Expanding public water supply

We commissioned RH2 Engineering to complete two in-depth studies of existing municipal water systems in the lower Skagit River tributaries to determine if those systems could provide water for new uses.

The first study evaluated nine public water systems in the region and identified five potential projects that would provide water in the Carpenter-Fisher and Nookachamps subbasins. The projects identified include:

  • Direct water service expansion in the upper reaches of the Nookachamps and Carpenter-Fisher subbasins.
  • Indirect water service by piping municipal supplies into the upper reaches of Fisher, Carpenter, and Nookachamps creeks, offsetting the use of wells downstream.

Preliminary cost estimates for these projects range from $700,000 to $12 million. The study found that it is least expensive to use public water supply as mitigation (indirect water service).
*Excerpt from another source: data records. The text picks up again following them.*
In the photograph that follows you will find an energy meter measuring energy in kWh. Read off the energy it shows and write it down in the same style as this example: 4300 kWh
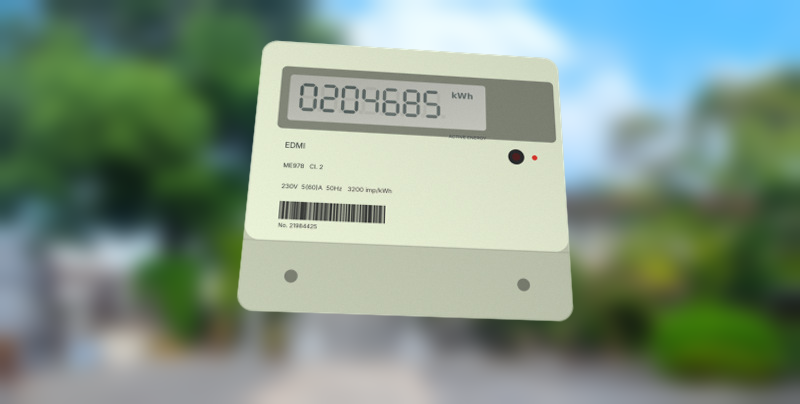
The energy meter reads 204685 kWh
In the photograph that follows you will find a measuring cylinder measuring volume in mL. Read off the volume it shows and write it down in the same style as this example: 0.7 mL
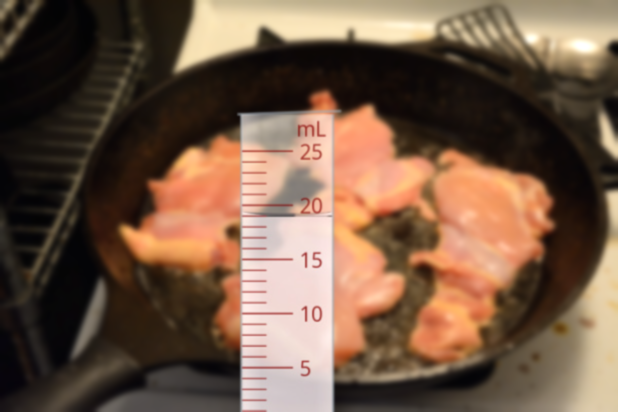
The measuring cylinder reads 19 mL
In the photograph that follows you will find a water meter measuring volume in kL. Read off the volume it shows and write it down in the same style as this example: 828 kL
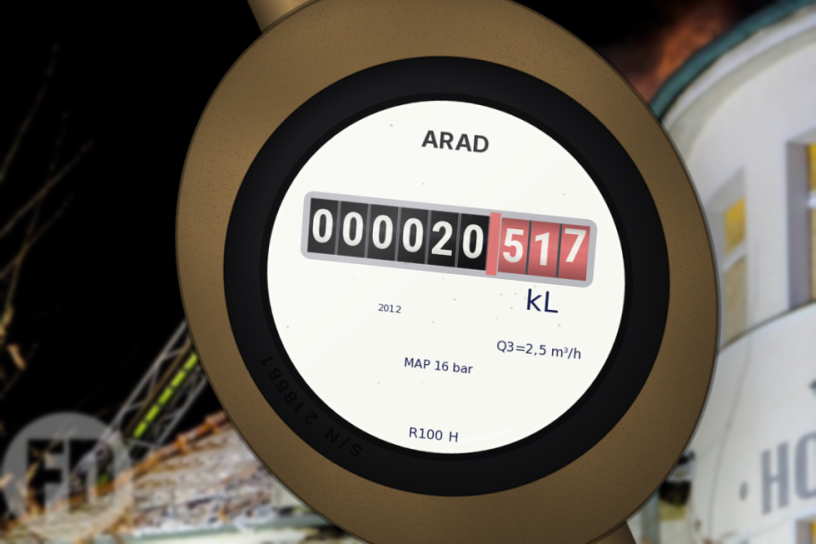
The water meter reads 20.517 kL
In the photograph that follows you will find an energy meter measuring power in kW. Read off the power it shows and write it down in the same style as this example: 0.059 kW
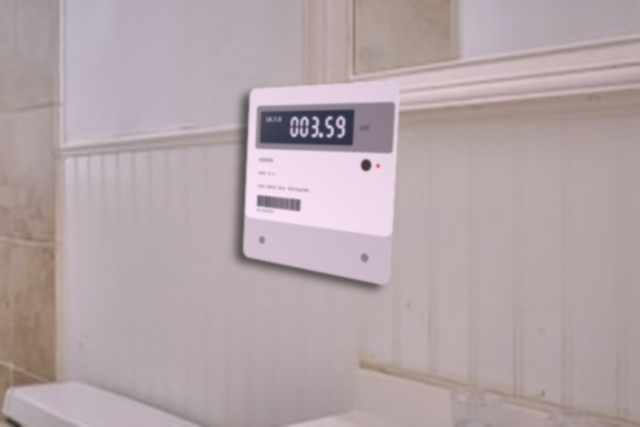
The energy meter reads 3.59 kW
Mitigation options ranged between about $700,000 to $4 million. Direct service options started at about $6 million. If carried out, these options would provide relief for some, but not all, property owners in these subbasins. The biggest expense is the length of the water main needed.
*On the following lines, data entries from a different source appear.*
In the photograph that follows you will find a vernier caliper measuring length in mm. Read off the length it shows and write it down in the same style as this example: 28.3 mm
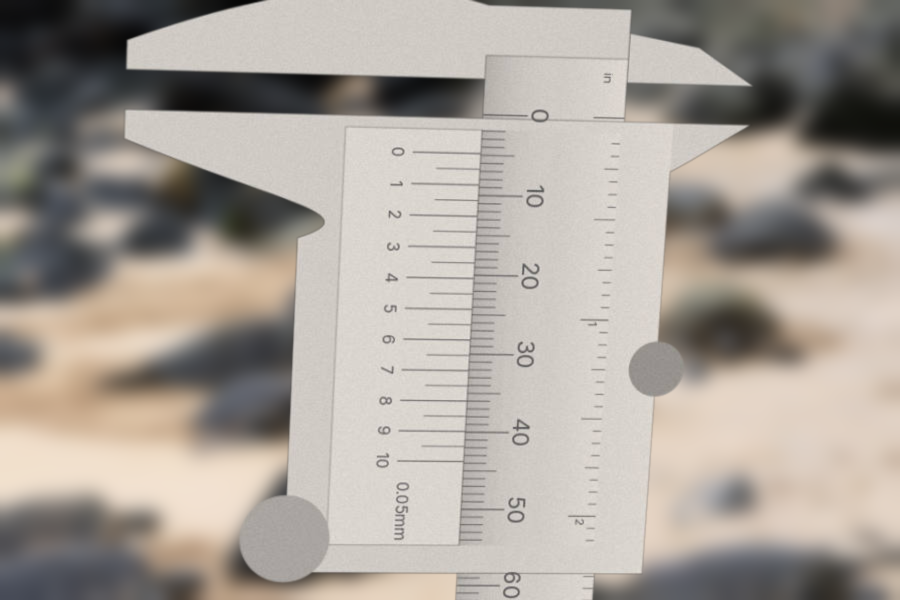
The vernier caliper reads 4.8 mm
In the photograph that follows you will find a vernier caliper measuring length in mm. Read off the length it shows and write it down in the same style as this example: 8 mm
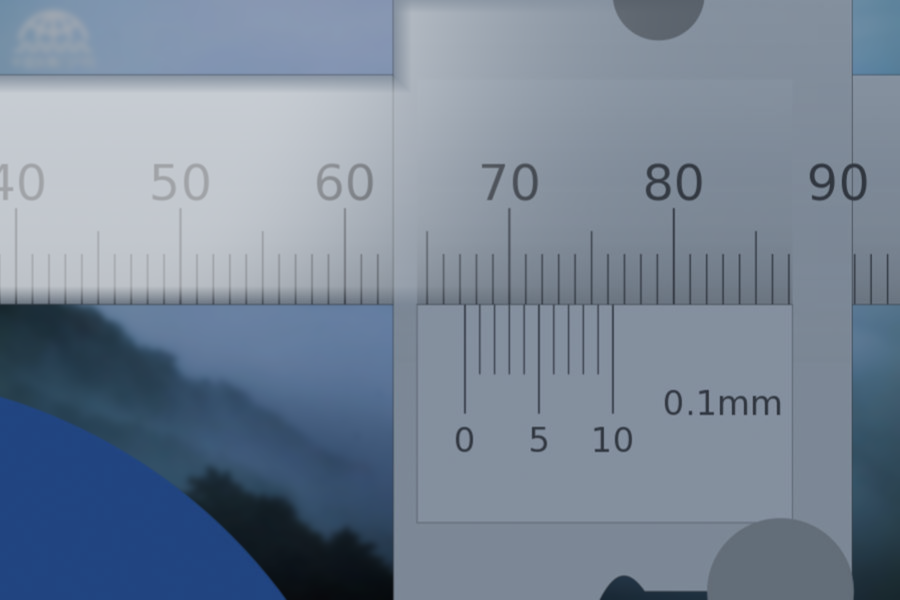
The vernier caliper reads 67.3 mm
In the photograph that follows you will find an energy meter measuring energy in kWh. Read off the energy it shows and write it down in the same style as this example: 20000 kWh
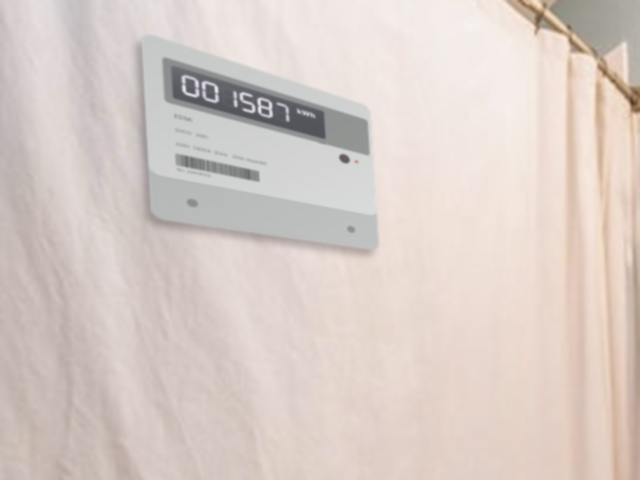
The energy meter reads 1587 kWh
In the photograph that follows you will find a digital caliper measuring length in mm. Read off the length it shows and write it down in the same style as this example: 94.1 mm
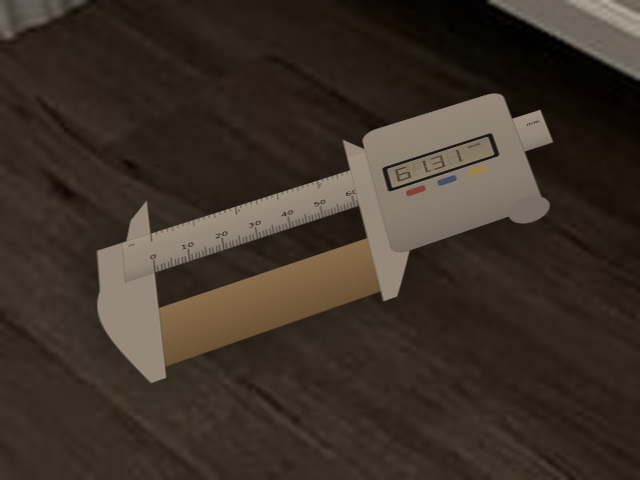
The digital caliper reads 61.31 mm
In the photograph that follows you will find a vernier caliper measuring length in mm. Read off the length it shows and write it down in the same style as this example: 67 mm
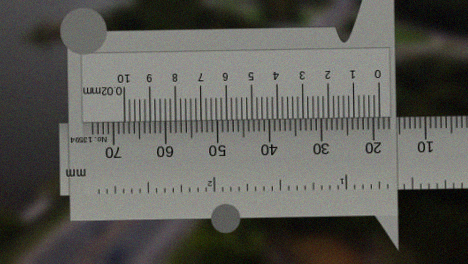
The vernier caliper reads 18.8 mm
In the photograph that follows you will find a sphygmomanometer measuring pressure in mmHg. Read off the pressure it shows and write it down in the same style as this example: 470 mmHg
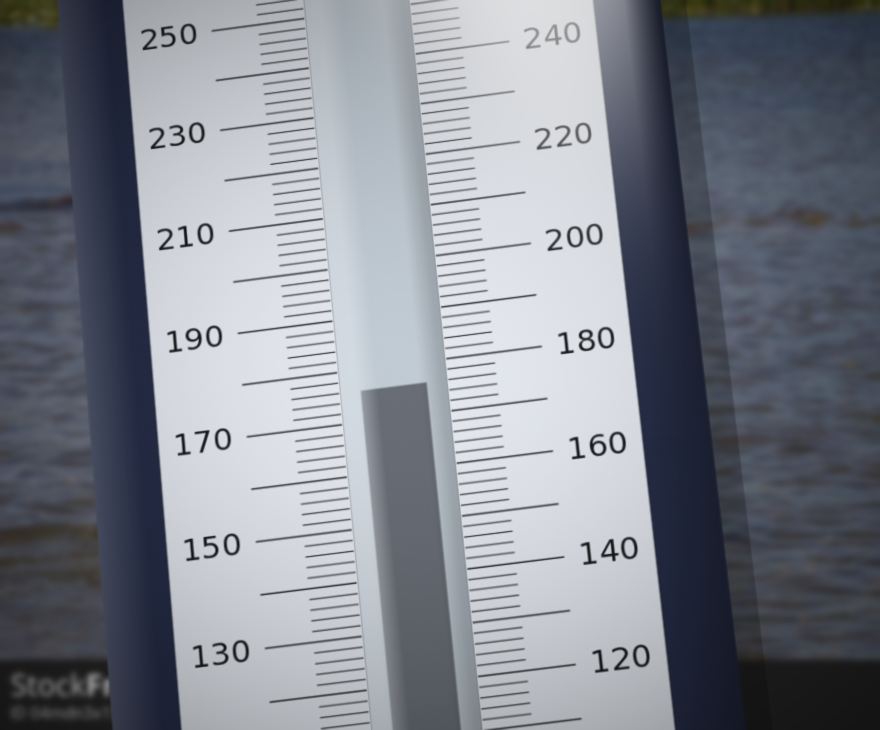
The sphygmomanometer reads 176 mmHg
The second study assessed the availability of municipal water rights upstream of Sedro-Woolley. The study identified:

  • Five water systems that may be capable of expanding their service, although substantial infrastructure upgrades may be needed.
  • Fifteen smaller water systems could serve an additional 633 connections within their existing service areas.
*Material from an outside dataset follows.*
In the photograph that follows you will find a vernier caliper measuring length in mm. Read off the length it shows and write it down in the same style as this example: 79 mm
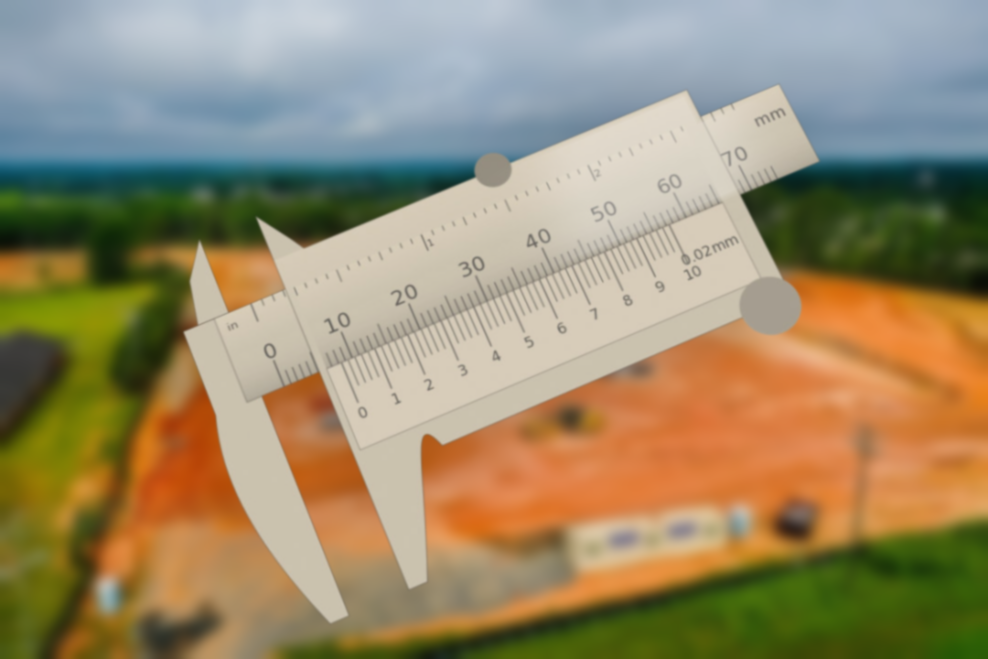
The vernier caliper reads 8.4 mm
Cost is the major consideration for water service expansion. A rough estimate puts possible waterline extensions in the tens of millions of dollars. Funding for these projects is not known. Many areas where direct water service expansion would be needed do not have a lot of residents. This may not be a cost-effective option.

Shallow aquifer recharge

We have considered shallow aquifer recharge (SAR) projects to provide water for mitigation in the Skagit River basin. Suitable sites are a possibility in portions of the lower Skagit. The upper Skagit watershed is generally dominated by bedrock, limiting the likelihood of suitable sites.

Many elements need to come together for SAR to be a viable option. These include:

  • Proper geology
  • Land available for lease or purchase
  • Reliable and consistent water availability. In areas where SAR would depend on high-flow events or stormwater runoff for recharge, water supply could vary considerably seasonally and from year-to-year
  • Reliable operation and maintenance facility that could run indefinitely

Skagit River Basin Streamflow Enhancement/Groundwater Mitigation Program

In 2014, the Upper Skagit Tribe proposed a wetland recharge SAR project in the Fisher Creek subbasin. A technical study showed that not enough water could be captured during dry years to meet the needs of property owners. Potential sites were also not available for purchase and there was little community support. The project proponents decided not to pursue the project.